Petits sportifs, grands abus !

Jacqueline Schneider, 11 ans, patineuse artistique allemande, victime de burn-out © ARTE France – Cinétévé

Des scandales récents ont révélé les méthodes brutales souvent imposées aux jeunes sportifs de haut niveau. Une enquête accablante diffusée sur Arte («Futurs champions, le prix de la gloire», ce mardi à 20h50) met au jour les rouages d’un système qui sacrifie des enfants au nom des intérêts économiques et de la gloire.

Ancien secrétaire du Comité des droits de l’enfant de l’Onu, Paulo David, qui intervient dans le documentaire, alerte depuis plus de trois décennies sur les abus et l’exploitation dont sont victimes les jeunes sportifs.

Paulo David, de quels types de violences parle-t-on ?


Des abus physiques, psychologiques, émotionnels et sexuels. Et une forme d’exploitation économique quand les jeunes sportifs sont incités à signer des contrats dont ils ne saisissent pas forcément l’ampleur. Certains sont poussés au dopage ! Le haut niveau, avec ses entraînements et compétitions intensifs, peut également porter atteinte à leurs droits à l’éducation et à la santé. Ces dernières décennies, on assiste à une «épidémie» de commotions cérébrales, les contacts devenant toujours plus violents. Et puis il y a les problèmes de santé mentale, restés longtemps tabous. Dans les cas extrêmes, cela peut briser des vies. 

A-t-on une idée de l’ampleur du phénomène ? 


En 2004, dans mon livre «Human Rights in Youth Sport», j’avais estimé, en croisant des études, que 70 % des enfants qui sont impliqués dans le sport de compétition en ressortent épanouis, cette activité constituant un formidable instrument de développement; 20 % se trouveraient dans une zone grise; tandis que les 10 % restants subiraient une forme ou une autre de violation de leurs droits. Cela représente un nombre considérable de victimes. Si les caractéristiques propres au haut niveau peuvent favoriser les abus, le sport de masse n’est pas à l’abri pour autant. 

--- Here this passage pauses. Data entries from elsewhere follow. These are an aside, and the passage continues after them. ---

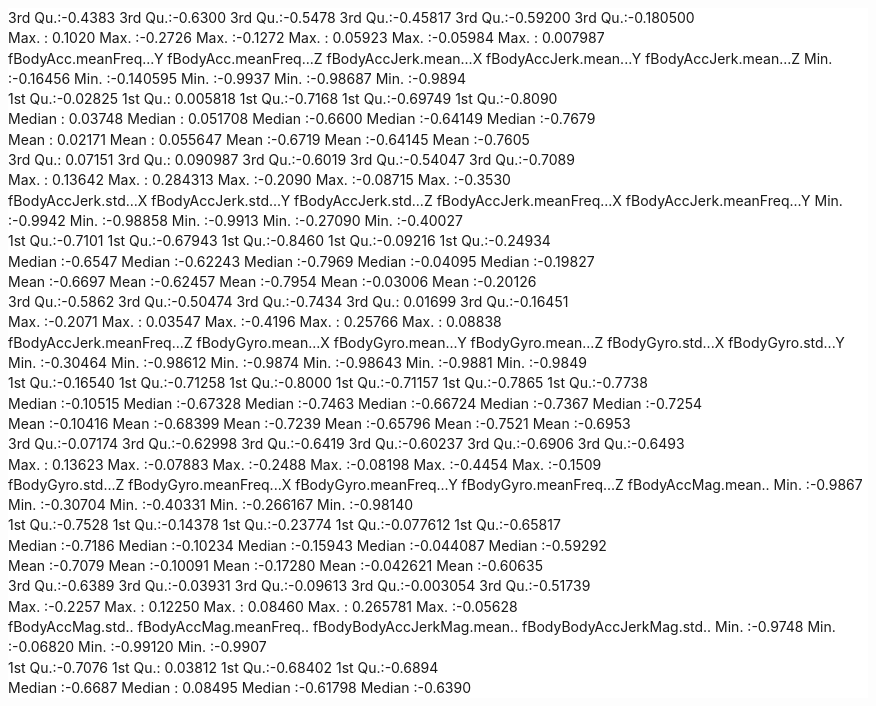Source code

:  3rd Qu.:-0.4383   3rd Qu.:-0.6300   3rd Qu.:-0.5478   3rd Qu.:-0.45817   3rd Qu.:-0.59200   3rd Qu.:-0.180500    
 Max.   : 0.1020   Max.   :-0.2726   Max.   :-0.1272   Max.   : 0.05923   Max.   :-0.05984   Max.   : 0.007987    
 fBodyAcc.meanFreq...Y fBodyAcc.meanFreq...Z fBodyAccJerk.mean...X fBodyAccJerk.mean...Y fBodyAccJerk.mean...Z
 Min.   :-0.16456      Min.   :-0.140595     Min.   :-0.9937       Min.   :-0.98687      Min.   :-0.9894      
 1st Qu.:-0.02825      1st Qu.: 0.005818     1st Qu.:-0.7168       1st Qu.:-0.69749      1st Qu.:-0.8090      
 Median : 0.03748      Median : 0.051708     Median :-0.6600       Median :-0.64149      Median :-0.7679      
 Mean   : 0.02171      Mean   : 0.055647     Mean   :-0.6719       Mean   :-0.64145      Mean   :-0.7605      
 3rd Qu.: 0.07151      3rd Qu.: 0.090987     3rd Qu.:-0.6019       3rd Qu.:-0.54047      3rd Qu.:-0.7089      
 Max.   : 0.13642      Max.   : 0.284313     Max.   :-0.2090       Max.   :-0.08715      Max.   :-0.3530      
 fBodyAccJerk.std...X fBodyAccJerk.std...Y fBodyAccJerk.std...Z fBodyAccJerk.meanFreq...X fBodyAccJerk.meanFreq...Y
 Min.   :-0.9942      Min.   :-0.98858     Min.   :-0.9913      Min.   :-0.27090          Min.   :-0.40027         
 1st Qu.:-0.7101      1st Qu.:-0.67943     1st Qu.:-0.8460      1st Qu.:-0.09216          1st Qu.:-0.24934         
 Median :-0.6547      Median :-0.62243     Median :-0.7969      Median :-0.04095          Median :-0.19827         
 Mean   :-0.6697      Mean   :-0.62457     Mean   :-0.7954      Mean   :-0.03006          Mean   :-0.20126         
 3rd Qu.:-0.5862      3rd Qu.:-0.50474     3rd Qu.:-0.7434      3rd Qu.: 0.01699          3rd Qu.:-0.16451         
 Max.   :-0.2071      Max.   : 0.03547     Max.   :-0.4196      Max.   : 0.25766          Max.   : 0.08838         
 fBodyAccJerk.meanFreq...Z fBodyGyro.mean...X fBodyGyro.mean...Y fBodyGyro.mean...Z fBodyGyro.std...X fBodyGyro.std...Y
 Min.   :-0.30464          Min.   :-0.98612   Min.   :-0.9874    Min.   :-0.98643   Min.   :-0.9881   Min.   :-0.9849  
 1st Qu.:-0.16540          1st Qu.:-0.71258   1st Qu.:-0.8000    1st Qu.:-0.71157   1st Qu.:-0.7865   1st Qu.:-0.7738  
 Median :-0.10515          Median :-0.67328   Median :-0.7463    Median :-0.66724   Median :-0.7367   Median :-0.7254  
 Mean   :-0.10416          Mean   :-0.68399   Mean   :-0.7239    Mean   :-0.65796   Mean   :-0.7521   Mean   :-0.6953  
 3rd Qu.:-0.07174          3rd Qu.:-0.62998   3rd Qu.:-0.6419    3rd Qu.:-0.60237   3rd Qu.:-0.6906   3rd Qu.:-0.6493  
 Max.   : 0.13623          Max.   :-0.07883   Max.   :-0.2488    Max.   :-0.08198   Max.   :-0.4454   Max.   :-0.1509  
 fBodyGyro.std...Z fBodyGyro.meanFreq...X fBodyGyro.meanFreq...Y fBodyGyro.meanFreq...Z fBodyAccMag.mean..
 Min.   :-0.9867   Min.   :-0.30704       Min.   :-0.40331       Min.   :-0.266167      Min.   :-0.98140  
 1st Qu.:-0.7528   1st Qu.:-0.14378       1st Qu.:-0.23774       1st Qu.:-0.077612      1st Qu.:-0.65817  
 Median :-0.7186   Median :-0.10234       Median :-0.15943       Median :-0.044087      Median :-0.59292  
 Mean   :-0.7079   Mean   :-0.10091       Mean   :-0.17280       Mean   :-0.042621      Mean   :-0.60635  
 3rd Qu.:-0.6389   3rd Qu.:-0.03931       3rd Qu.:-0.09613       3rd Qu.:-0.003054      3rd Qu.:-0.51739  
 Max.   :-0.2257   Max.   : 0.12250       Max.   : 0.08460       Max.   : 0.265781      Max.   :-0.05628  
 fBodyAccMag.std.. fBodyAccMag.meanFreq.. fBodyBodyAccJerkMag.mean.. fBodyBodyAccJerkMag.std..
 Min.   :-0.9748   Min.   :-0.06820       Min.   :-0.99120           Min.   :-0.9907          
 1st Qu.:-0.7076   1st Qu.: 0.03812       1st Qu.:-0.68402           1st Qu.:-0.6894          
 Median :-0.6687   Median : 0.08495       Median :-0.61798           Median :-0.6390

Comment en est-on arrivé là ?


Les fédérations, qui organisent le sport depuis le début du XXe siècle, ont une autonomie de fonctionnement reconnue par les États. Elles en ont abusé, avec la complicité des autorités qui n’exercent aucune surveillance. Dans les pays où le sport est subventionné, l’argent des contribuables permet ainsi la violation des droits de l’enfant. C’est intolérable ! Et pourquoi ferme-t-on les yeux ? Pour la gloire des nations, des multinationales du sport, des parents, des fédérations… Celles-ci ne bougent en général que lorsque leurs intérêts sont menacés. Les abus se sont ainsi accumulés dans le silence et l’impunité, jusqu’à ce que des scandales, essentiellement sexuels, éclatent dans les années 1990-2000.


Que préconisez-vous pour mieux protéger les jeunes athlètes ?


Dans la plupart des pays occidentaux, les enfants et adolescents qui s’engagent dans le théâtre ou le cinéma sont protégés par le droit du travail. L’une des pistes envisagées consisterait à appliquer dans la sphère sportive les législations encadrant le travail des enfants.